Among the entries below, find each line with "around" and show it.

Records drawn from a dataset
Content starts

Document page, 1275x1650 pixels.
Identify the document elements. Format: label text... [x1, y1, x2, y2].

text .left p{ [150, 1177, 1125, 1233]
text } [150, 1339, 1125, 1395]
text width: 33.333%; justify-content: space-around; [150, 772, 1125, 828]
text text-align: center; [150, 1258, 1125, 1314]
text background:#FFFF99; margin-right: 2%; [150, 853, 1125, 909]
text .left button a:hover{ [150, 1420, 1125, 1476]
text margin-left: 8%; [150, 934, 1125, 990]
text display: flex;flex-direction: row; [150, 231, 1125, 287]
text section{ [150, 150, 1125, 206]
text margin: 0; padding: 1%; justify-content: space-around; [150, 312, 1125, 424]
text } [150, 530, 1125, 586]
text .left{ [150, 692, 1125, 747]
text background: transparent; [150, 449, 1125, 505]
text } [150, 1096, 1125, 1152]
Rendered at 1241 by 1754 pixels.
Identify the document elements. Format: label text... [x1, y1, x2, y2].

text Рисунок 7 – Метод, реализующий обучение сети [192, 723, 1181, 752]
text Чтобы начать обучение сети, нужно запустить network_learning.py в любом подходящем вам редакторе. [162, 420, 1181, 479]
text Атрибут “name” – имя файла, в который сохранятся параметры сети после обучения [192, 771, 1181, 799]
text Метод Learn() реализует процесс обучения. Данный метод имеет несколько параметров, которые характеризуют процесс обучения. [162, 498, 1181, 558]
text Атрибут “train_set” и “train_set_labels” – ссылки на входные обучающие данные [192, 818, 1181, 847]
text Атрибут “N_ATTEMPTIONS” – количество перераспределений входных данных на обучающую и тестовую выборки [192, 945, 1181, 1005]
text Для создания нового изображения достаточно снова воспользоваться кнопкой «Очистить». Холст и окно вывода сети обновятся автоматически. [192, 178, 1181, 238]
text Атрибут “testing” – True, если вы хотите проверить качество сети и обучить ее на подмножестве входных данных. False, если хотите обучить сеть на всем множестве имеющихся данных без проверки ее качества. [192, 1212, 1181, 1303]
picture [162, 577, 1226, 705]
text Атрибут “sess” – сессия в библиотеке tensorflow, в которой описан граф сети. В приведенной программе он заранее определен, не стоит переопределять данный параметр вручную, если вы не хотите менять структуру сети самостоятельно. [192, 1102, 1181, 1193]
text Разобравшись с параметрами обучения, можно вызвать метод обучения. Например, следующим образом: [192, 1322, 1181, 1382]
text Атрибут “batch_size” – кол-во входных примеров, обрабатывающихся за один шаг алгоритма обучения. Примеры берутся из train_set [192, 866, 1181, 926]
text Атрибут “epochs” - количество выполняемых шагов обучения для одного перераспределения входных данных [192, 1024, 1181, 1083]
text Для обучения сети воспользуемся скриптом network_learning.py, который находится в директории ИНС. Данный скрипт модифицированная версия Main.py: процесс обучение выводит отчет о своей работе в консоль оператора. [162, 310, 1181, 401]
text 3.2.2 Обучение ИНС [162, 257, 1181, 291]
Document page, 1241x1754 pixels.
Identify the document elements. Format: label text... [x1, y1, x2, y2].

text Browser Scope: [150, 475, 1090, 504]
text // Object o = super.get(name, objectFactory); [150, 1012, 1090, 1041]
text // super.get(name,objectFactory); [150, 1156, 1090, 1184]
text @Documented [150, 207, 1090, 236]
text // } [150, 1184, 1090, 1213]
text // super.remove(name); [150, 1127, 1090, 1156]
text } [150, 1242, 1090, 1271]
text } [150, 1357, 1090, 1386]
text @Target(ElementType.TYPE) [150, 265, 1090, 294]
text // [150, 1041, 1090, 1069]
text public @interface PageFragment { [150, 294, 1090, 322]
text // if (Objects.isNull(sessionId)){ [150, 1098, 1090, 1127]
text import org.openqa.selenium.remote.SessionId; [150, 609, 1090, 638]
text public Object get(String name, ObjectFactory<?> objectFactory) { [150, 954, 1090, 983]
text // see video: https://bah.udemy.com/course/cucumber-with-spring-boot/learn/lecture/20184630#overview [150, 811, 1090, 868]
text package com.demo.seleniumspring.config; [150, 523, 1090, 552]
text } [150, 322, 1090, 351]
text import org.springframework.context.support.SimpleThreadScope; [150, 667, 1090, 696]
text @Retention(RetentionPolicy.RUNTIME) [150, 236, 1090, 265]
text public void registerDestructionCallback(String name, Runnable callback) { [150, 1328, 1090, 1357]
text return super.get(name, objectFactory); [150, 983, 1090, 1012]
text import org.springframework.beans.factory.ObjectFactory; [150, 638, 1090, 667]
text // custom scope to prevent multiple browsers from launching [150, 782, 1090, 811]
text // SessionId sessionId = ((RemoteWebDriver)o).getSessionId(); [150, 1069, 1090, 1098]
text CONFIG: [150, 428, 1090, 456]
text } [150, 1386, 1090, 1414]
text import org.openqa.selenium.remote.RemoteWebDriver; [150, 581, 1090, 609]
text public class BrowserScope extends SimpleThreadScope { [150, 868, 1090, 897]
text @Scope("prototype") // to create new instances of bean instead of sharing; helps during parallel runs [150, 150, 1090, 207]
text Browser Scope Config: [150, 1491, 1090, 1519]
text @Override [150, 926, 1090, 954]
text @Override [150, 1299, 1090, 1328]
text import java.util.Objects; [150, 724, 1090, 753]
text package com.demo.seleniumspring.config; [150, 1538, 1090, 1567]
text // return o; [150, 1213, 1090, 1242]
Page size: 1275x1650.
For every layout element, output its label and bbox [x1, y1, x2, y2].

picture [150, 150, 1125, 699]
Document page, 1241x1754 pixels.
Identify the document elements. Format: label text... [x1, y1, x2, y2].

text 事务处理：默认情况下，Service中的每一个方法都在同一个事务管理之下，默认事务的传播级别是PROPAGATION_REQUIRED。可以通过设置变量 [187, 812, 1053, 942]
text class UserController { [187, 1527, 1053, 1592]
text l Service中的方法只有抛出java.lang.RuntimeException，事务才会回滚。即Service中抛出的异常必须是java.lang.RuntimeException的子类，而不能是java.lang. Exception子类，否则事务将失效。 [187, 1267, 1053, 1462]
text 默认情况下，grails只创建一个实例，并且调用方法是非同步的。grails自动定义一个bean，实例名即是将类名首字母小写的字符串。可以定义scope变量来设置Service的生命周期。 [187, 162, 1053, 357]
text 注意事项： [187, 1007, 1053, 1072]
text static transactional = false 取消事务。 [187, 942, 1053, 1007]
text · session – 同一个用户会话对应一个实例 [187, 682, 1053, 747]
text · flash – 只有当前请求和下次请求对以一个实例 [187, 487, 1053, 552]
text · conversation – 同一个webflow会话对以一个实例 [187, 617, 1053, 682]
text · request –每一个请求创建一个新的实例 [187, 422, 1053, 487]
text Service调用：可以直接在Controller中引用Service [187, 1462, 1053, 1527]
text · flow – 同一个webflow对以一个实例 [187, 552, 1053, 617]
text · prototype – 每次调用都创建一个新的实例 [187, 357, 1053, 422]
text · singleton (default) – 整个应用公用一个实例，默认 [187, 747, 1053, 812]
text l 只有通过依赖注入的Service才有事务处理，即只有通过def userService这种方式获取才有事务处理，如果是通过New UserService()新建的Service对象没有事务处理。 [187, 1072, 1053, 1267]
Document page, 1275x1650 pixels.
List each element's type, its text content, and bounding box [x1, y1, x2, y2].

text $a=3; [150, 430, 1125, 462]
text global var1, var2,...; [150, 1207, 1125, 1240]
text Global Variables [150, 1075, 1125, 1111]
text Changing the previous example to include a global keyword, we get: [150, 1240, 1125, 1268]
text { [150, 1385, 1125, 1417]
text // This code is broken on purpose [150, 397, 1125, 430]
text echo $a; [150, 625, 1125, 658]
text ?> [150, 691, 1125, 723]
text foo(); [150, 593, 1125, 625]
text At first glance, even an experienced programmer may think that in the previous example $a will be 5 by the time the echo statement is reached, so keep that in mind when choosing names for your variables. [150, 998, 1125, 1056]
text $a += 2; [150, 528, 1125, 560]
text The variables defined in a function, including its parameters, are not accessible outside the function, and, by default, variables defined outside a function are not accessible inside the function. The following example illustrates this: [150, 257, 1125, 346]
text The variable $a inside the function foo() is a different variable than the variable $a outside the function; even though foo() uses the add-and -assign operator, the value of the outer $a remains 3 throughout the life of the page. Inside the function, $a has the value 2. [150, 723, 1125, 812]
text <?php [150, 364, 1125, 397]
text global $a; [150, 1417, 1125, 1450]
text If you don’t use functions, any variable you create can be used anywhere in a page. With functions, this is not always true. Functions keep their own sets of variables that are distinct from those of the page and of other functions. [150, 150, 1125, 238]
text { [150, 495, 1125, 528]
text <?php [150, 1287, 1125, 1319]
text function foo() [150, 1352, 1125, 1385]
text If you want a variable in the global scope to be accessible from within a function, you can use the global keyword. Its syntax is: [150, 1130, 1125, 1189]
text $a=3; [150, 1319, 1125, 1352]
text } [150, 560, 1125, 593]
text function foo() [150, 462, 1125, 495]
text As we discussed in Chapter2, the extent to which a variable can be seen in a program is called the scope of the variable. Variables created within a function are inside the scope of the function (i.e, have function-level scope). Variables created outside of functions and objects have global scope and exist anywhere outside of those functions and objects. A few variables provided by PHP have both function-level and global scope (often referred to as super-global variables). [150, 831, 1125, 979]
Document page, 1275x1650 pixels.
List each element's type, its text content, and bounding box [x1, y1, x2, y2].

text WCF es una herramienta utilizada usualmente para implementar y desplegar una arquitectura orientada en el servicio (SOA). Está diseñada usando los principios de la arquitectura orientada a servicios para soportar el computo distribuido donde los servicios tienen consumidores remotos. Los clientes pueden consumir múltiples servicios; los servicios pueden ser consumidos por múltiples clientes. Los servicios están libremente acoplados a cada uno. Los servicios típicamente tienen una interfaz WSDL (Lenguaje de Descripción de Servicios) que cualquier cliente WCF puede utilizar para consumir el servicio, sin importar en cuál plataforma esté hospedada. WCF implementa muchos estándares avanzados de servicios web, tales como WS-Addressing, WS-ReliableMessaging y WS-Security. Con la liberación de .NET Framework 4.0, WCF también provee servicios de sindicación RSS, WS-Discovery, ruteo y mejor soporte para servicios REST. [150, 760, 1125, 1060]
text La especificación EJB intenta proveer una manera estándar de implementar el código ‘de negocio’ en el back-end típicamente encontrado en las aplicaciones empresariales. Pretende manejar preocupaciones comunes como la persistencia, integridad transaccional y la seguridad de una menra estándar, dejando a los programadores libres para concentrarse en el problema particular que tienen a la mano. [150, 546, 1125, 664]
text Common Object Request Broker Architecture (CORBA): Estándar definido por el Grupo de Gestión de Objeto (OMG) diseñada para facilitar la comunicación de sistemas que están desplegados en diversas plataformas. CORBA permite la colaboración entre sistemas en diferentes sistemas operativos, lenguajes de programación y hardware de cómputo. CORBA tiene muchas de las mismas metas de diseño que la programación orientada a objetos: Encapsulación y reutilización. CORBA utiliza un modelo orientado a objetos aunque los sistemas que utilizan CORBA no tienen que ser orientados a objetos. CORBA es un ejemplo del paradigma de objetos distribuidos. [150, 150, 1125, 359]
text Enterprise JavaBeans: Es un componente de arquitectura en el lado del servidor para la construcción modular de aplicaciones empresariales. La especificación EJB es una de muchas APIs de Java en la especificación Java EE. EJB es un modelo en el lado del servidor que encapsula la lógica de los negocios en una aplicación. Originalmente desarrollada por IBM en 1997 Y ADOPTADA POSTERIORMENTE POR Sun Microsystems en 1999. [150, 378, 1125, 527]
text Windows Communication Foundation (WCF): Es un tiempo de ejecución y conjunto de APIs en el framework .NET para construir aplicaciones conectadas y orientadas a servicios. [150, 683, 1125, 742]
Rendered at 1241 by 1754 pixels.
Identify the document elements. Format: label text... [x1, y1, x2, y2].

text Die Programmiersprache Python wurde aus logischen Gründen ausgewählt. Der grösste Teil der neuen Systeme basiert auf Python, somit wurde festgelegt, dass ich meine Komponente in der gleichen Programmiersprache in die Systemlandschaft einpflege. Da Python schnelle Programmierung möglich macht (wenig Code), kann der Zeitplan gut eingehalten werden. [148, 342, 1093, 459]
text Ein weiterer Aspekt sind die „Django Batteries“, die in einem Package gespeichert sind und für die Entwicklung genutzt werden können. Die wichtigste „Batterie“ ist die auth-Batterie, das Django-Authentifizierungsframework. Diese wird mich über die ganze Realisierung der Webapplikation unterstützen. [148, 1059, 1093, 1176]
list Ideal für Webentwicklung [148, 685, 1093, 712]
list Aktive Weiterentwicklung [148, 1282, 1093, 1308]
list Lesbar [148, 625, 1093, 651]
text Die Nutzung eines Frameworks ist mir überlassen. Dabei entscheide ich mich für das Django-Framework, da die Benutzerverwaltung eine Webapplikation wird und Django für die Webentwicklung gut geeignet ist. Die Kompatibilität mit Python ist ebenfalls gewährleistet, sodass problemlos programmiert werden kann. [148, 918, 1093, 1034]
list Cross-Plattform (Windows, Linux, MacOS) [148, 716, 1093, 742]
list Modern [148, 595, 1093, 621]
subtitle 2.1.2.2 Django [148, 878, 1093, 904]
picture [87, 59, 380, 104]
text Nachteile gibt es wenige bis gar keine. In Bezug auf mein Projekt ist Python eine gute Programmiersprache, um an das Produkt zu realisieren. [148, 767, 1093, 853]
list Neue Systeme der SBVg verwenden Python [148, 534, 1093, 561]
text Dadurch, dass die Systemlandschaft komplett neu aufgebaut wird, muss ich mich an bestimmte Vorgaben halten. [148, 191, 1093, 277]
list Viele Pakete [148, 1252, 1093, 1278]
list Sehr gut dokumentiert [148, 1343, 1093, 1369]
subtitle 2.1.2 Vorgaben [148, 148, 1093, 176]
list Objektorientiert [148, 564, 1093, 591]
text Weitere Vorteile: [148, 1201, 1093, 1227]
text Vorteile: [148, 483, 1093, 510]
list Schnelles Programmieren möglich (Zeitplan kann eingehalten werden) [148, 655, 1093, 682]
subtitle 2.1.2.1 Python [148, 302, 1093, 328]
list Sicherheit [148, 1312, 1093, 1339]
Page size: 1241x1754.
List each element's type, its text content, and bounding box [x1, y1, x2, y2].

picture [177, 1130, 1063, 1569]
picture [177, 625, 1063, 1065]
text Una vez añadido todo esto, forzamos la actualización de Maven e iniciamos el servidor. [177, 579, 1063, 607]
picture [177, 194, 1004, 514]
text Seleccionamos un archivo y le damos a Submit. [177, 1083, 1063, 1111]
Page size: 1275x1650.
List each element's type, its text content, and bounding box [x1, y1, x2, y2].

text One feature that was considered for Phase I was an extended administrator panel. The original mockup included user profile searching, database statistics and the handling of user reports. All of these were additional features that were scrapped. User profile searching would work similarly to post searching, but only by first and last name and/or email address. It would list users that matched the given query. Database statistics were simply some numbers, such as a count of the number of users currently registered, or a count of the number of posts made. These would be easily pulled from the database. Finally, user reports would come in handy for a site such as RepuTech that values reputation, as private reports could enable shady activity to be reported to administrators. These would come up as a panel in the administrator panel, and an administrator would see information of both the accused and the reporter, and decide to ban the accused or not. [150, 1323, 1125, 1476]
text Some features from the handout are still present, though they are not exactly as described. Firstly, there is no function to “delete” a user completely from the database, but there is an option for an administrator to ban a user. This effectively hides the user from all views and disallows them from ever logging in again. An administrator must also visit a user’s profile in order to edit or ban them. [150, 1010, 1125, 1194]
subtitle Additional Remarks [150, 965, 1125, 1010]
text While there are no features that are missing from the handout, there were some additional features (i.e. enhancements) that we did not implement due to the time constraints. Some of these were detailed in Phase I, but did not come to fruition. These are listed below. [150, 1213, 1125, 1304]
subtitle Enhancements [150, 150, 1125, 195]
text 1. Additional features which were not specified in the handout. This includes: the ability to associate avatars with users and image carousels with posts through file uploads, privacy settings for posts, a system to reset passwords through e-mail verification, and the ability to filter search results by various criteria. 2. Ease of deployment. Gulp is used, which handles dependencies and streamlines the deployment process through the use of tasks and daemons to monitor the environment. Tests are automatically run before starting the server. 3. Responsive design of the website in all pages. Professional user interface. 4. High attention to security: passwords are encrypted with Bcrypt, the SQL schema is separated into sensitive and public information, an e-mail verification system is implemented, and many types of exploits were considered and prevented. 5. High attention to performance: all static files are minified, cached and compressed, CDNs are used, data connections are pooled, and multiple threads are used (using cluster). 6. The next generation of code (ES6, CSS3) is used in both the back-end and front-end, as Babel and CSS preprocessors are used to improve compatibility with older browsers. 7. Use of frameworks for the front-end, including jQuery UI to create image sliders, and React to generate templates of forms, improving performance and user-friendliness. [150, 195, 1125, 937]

Content ends

• _ANSWER TO THIS TASK_
text width: 33.333%; justify-content: space-around; [150, 772, 1125, 828]
text margin: 0; padding: 1%; justify-content: space-around; [150, 312, 1125, 424]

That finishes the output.